June 2, 2010 – “Backing Up Corporate Data – How Deduplication Helps” references indexing but the focus is on the challenge of deduplication. Indexing can be a help in certain deduplication operations, and it can be a problem. In free form indexing environments, a document may have different index terms assigned. Is this enough to make a document different from another document that differs only with metadata? On the surface, the idea is silly. When two people index with uncontrolled methods, the document is the “same”. The metadata are not germane. What happens when two identical documents are indexed with uncontrolled terms and one user assigns the name of a person of interest? The explicit name of the entity does not appear in the document, but the human assigned an entity name to add value to that particular document. Are the documents now identical? Why not retain just the index terms? We think it is important to find out if the entity tag was accurate. Should inaccurate uncontrolled terms be retained?
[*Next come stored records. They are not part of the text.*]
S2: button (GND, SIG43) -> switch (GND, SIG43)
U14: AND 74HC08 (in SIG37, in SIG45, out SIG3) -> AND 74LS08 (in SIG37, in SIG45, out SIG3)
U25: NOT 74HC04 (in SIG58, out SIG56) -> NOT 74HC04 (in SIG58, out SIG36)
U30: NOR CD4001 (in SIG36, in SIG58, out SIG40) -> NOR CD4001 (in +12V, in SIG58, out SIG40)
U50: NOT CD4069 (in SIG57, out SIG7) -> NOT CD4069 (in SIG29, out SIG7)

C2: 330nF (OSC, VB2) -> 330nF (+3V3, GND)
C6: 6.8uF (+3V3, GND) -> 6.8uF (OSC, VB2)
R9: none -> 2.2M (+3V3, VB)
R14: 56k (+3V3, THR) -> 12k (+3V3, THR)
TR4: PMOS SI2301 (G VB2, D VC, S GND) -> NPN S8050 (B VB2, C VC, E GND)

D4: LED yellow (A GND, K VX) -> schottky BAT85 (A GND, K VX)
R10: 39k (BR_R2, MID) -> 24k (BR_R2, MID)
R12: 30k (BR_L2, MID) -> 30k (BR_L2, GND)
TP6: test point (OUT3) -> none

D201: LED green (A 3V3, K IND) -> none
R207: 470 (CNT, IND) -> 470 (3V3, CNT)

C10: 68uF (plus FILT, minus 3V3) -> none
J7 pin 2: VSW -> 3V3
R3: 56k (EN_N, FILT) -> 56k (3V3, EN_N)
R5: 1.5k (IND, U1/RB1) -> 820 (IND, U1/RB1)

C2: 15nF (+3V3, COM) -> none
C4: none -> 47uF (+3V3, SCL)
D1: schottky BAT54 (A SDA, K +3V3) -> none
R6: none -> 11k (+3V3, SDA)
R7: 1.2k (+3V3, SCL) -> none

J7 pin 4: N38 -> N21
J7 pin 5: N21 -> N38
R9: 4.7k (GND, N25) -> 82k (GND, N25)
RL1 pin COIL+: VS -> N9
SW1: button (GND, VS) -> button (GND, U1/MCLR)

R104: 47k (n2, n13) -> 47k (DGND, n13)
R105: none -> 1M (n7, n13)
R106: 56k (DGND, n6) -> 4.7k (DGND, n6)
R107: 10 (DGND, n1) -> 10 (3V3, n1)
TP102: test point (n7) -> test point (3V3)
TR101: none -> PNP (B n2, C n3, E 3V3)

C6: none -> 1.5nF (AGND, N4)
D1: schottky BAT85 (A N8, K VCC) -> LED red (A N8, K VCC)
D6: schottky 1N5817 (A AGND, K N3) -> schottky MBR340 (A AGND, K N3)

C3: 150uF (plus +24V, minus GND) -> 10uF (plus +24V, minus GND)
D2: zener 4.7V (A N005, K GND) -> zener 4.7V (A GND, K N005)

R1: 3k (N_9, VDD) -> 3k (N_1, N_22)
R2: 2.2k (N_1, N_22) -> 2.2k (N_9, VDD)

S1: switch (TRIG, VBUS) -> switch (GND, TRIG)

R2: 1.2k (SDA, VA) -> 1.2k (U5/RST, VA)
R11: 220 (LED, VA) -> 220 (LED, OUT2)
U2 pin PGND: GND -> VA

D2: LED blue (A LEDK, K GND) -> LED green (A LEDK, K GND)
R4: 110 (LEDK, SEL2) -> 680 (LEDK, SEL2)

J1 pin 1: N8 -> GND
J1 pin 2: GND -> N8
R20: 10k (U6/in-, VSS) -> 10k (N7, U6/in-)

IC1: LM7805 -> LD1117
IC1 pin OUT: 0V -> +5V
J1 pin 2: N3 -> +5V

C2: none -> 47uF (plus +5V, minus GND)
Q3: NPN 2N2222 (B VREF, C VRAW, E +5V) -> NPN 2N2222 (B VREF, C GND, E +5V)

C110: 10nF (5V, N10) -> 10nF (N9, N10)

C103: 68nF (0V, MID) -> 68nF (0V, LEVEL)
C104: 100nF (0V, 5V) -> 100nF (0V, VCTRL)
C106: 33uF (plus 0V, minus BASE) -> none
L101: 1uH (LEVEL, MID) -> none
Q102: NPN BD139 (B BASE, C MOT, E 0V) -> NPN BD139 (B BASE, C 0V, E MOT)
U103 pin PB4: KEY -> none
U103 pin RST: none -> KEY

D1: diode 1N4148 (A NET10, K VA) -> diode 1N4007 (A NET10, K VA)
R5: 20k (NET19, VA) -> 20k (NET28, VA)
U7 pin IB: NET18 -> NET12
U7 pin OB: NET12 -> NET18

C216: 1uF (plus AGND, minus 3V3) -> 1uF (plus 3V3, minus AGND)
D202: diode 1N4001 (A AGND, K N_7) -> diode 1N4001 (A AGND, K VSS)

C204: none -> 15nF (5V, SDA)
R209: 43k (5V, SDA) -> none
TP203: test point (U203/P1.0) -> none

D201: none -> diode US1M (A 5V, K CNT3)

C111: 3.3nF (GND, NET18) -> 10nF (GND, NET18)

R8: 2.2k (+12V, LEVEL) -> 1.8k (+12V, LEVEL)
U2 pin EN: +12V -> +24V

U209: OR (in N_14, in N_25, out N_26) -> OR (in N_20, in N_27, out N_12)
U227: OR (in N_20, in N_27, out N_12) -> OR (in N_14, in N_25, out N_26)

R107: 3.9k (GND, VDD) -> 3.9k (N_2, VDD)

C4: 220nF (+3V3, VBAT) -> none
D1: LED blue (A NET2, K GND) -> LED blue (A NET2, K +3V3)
The write-up focuses on some broad issues in deduplication. We found this passage interesting:
With data deduplication, only one instance of the attachment is actually stored; each subsequent instance is just referenced back to the one saved copy reducing storage and bandwidth demand to only 1 MB. However, indexing of all data is still retained should that data ever be required. Enterprise data today is more dispersed and diverse than ever. And with over 30% critical corporate data sitting on PCs, administrators can no longer hold the end user responsible for its protection. The best corporate data protection solutions combine source-based data deduplication and continuous data protection.
We think the author is tracking with us, and we understand the need to trim duplicates. But once again, the definition of “duplicate” is the first step in figuring out what to keep and what to discard.